Dataset entries
┌──

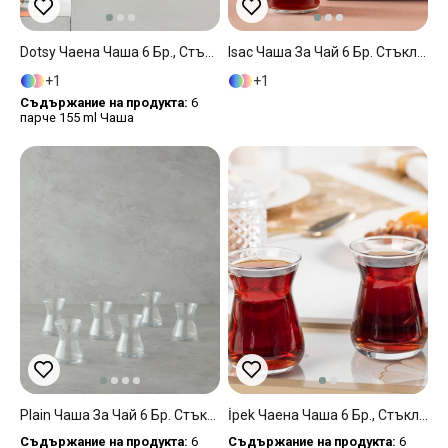
Dotsy Чаена Чаша 6 Бр., Стъкло, Тъмно Синьо, 155 Ml
Isac Чаша За Чай 6 Бр. Стъкло 180 Мл Прозрачен
1
1
Съдържание на продукта:
6
парче 155 ml Чаша
Plain Чаша За Чай 6 Бр. Стъкло 125 Мл Прозрачен
İpek Чаена Чаша 6 Бр., Стъкло, Прозрачен, 130 Ml
Съдържание на продукта:
6
Съдържание на продукта:
6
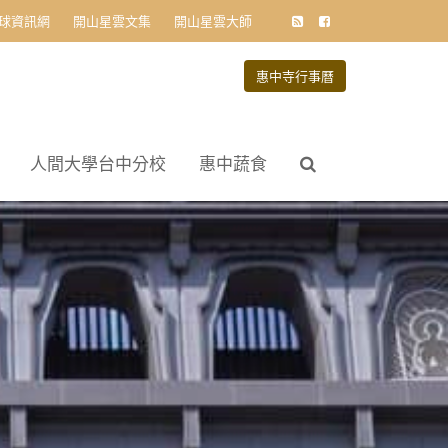
球資訊網
開山星雲文集
開山星雲大師
惠中寺行事曆
人間大學台中分校
惠中蔬食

└──

Write out the lines beginning at the line with "Plain Чаша За" and ending at the last line of the entries. Include no pictures.

Plain Чаша За Чай 6 Бр. Стъкло 125 Мл Прозрачен
İpek Чаена Чаша 6 Бр., Стъкло, Прозрачен, 130 Ml
Съдържание на продукта:
6
Съдържание на продукта:
6
球資訊網
開山星雲文集
開山星雲大師
惠中寺行事曆
人間大學台中分校
惠中蔬食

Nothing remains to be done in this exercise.